== Data supplied ==

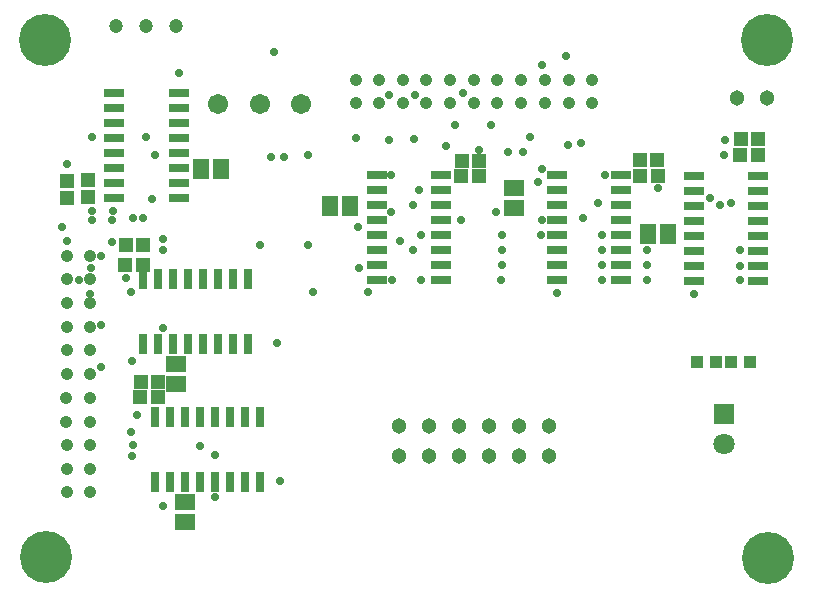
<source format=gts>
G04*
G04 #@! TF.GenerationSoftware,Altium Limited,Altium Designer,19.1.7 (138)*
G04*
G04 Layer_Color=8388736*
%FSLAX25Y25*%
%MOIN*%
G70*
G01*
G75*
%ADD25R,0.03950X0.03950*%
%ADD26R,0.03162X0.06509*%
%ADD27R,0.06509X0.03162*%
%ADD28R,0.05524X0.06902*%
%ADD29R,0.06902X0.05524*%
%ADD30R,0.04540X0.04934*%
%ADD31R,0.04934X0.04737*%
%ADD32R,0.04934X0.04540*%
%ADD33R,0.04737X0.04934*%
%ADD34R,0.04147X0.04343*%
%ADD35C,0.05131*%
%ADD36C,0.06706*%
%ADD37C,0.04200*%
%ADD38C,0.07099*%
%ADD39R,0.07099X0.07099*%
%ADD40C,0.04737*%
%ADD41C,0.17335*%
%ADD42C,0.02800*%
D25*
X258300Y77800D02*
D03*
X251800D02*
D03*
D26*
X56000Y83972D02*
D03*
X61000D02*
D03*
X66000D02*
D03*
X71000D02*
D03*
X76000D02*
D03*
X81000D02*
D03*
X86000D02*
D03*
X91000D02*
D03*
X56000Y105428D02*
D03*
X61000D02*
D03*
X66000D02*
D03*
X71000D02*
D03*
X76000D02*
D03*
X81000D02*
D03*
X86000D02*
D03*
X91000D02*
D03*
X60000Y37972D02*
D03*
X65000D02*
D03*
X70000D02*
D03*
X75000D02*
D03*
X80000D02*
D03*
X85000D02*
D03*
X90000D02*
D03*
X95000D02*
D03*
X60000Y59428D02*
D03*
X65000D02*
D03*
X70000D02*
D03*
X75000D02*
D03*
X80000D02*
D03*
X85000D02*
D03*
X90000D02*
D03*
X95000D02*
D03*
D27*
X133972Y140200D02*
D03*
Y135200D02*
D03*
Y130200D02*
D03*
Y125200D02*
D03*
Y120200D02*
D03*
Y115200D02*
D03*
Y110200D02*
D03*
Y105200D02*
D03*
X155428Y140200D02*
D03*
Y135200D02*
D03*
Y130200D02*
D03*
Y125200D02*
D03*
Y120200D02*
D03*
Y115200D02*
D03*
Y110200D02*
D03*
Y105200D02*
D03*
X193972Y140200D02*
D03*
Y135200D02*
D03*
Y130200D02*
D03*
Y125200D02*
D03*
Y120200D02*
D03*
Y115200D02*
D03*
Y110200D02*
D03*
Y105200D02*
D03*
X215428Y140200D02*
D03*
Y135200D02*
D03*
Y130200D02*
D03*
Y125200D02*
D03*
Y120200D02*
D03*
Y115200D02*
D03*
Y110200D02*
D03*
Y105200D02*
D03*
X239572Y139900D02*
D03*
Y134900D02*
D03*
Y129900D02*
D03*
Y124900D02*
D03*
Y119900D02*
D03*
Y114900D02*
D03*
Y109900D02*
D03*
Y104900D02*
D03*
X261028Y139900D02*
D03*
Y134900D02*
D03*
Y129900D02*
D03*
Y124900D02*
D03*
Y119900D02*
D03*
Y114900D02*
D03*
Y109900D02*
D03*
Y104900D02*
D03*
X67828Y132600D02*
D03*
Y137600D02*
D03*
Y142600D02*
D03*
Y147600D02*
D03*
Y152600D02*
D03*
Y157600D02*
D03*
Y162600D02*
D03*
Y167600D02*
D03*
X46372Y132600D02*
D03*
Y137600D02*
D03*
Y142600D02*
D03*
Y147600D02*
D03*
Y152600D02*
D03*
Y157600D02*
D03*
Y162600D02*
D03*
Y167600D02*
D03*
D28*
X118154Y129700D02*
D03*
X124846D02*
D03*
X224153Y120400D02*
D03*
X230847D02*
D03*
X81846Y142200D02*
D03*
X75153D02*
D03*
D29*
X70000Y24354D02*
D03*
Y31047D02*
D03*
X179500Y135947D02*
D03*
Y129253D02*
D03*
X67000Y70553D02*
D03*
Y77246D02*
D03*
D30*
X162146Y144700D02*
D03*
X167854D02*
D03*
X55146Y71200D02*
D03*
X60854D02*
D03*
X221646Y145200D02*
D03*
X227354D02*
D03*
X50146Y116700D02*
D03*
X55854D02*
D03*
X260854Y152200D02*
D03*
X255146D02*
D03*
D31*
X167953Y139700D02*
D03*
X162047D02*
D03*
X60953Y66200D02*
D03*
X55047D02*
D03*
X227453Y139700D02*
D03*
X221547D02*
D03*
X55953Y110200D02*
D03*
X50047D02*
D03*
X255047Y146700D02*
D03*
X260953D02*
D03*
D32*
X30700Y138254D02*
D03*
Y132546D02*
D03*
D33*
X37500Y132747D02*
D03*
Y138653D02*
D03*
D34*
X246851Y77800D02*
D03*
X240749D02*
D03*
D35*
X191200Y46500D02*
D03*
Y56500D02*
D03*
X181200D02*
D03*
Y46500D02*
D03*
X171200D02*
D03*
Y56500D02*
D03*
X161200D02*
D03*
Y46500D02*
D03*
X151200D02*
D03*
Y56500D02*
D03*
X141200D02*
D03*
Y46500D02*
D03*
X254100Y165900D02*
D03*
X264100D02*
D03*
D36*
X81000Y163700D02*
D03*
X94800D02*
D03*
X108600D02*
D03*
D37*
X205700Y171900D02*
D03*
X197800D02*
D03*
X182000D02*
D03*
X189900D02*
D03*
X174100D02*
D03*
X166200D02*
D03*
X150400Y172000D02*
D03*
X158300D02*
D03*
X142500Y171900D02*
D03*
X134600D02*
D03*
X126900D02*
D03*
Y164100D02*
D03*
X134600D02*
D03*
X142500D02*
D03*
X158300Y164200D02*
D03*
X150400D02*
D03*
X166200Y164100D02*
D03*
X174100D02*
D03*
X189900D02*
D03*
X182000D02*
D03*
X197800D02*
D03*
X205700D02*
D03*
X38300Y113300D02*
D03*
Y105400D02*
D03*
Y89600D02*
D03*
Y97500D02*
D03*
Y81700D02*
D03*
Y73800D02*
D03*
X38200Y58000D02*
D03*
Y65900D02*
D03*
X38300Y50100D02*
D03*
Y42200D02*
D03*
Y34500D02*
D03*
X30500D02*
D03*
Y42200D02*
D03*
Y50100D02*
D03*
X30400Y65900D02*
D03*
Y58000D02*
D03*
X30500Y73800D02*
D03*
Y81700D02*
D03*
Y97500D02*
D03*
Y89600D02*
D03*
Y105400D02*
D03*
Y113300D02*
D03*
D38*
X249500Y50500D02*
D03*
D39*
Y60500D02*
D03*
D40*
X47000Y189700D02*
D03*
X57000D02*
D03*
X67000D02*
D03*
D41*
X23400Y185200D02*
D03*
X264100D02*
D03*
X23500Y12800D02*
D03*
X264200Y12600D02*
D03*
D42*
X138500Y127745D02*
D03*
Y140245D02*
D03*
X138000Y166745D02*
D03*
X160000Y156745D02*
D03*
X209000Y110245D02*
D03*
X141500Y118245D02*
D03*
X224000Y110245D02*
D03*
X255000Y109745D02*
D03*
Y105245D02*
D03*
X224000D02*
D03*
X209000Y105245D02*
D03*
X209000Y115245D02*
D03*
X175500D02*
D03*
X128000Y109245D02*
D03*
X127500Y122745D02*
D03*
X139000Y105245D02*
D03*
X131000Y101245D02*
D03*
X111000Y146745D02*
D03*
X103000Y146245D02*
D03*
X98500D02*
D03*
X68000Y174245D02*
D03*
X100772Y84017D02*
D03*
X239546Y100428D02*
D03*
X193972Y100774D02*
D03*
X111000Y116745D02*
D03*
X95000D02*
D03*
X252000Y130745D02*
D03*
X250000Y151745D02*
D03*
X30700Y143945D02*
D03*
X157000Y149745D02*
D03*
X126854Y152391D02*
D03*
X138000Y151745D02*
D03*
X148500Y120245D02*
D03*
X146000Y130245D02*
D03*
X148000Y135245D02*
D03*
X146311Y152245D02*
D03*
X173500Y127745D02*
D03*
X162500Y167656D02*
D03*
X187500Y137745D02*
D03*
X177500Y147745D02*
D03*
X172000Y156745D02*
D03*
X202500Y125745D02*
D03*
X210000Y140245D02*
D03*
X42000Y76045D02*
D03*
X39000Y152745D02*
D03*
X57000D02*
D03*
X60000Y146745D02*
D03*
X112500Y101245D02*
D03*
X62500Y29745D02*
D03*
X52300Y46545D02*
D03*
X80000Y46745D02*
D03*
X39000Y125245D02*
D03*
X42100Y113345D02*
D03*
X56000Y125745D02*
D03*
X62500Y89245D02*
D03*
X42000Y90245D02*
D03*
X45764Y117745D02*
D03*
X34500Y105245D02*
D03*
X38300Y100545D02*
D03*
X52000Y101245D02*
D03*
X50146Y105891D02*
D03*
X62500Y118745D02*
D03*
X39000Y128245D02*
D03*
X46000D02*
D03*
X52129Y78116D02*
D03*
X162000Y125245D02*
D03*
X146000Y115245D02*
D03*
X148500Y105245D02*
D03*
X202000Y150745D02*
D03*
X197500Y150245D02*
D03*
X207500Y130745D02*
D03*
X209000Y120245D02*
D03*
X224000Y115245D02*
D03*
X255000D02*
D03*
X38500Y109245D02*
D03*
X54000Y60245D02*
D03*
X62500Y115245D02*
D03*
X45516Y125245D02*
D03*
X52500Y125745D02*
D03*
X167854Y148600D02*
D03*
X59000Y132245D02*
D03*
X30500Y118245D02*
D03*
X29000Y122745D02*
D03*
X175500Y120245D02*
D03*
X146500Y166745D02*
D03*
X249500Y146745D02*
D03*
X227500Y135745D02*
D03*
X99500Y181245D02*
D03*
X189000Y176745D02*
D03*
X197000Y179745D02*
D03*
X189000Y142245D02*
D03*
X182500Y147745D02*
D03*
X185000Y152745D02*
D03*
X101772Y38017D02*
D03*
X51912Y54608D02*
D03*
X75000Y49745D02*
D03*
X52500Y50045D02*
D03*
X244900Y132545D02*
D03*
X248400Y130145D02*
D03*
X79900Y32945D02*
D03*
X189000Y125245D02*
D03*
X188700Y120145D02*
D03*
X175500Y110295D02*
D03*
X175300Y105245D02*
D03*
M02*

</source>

===
== Data supplied ==

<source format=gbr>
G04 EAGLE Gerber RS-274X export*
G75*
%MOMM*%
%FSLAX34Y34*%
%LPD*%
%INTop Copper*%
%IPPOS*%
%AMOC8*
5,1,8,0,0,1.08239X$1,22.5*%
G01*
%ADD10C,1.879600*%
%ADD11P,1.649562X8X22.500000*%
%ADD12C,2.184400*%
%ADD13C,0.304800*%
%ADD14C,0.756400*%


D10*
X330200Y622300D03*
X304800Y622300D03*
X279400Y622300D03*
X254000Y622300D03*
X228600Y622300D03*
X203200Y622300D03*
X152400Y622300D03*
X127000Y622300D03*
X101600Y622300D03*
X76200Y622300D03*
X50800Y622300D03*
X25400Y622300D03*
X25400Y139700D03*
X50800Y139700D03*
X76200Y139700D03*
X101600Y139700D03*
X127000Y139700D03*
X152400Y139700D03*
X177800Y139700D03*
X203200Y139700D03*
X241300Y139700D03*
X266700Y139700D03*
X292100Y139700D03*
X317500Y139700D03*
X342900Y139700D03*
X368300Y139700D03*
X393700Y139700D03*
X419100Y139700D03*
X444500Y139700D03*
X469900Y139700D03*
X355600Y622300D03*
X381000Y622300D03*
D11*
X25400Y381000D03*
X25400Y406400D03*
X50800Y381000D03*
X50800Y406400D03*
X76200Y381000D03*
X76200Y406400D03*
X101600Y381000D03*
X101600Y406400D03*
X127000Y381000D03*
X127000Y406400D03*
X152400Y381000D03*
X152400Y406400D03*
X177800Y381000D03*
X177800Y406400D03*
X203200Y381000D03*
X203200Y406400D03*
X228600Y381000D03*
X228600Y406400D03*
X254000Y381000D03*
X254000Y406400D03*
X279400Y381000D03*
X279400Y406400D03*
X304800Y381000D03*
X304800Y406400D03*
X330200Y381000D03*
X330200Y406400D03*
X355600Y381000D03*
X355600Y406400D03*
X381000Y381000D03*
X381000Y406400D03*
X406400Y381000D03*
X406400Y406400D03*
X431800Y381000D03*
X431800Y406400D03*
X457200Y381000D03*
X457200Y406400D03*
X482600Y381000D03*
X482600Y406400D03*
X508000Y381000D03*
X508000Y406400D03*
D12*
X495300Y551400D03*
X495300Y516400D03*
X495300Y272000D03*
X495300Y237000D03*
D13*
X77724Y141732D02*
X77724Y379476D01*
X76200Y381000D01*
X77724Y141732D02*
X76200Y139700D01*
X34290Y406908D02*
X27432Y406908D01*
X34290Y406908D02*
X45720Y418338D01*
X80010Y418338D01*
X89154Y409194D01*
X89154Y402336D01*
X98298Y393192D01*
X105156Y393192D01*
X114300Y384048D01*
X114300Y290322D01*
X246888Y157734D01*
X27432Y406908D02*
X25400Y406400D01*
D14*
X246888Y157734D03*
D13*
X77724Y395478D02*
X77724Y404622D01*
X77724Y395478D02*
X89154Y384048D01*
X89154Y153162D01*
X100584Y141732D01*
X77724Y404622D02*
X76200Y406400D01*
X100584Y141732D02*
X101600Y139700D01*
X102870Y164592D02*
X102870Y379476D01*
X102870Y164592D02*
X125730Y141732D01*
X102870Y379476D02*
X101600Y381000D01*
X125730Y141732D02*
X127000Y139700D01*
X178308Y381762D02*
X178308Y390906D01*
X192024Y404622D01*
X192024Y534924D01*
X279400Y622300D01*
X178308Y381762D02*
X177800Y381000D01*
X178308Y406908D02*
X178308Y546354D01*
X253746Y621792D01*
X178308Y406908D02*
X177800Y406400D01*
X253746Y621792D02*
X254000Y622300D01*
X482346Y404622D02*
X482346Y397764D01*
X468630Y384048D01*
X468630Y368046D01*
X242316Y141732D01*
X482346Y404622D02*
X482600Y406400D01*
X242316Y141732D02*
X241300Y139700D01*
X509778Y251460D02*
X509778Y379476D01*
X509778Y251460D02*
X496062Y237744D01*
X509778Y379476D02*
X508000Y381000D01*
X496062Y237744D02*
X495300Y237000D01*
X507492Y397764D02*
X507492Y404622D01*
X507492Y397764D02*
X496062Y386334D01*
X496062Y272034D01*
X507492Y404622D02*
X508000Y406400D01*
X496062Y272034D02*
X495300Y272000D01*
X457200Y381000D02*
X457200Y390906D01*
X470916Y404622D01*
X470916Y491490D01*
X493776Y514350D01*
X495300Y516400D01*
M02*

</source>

===
== Data supplied ==

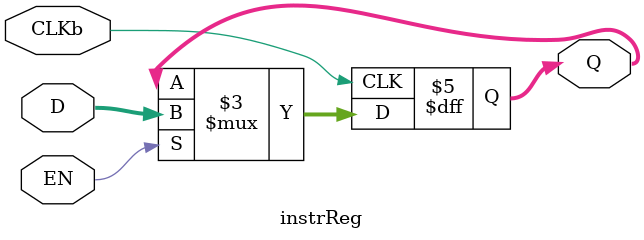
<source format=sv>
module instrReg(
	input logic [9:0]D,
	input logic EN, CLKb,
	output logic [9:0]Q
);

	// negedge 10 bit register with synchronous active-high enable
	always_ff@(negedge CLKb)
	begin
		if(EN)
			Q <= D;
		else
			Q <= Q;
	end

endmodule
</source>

===

State how many lines of the data above contain the word "CLKb", and include nothing other than that number.

Result >>
2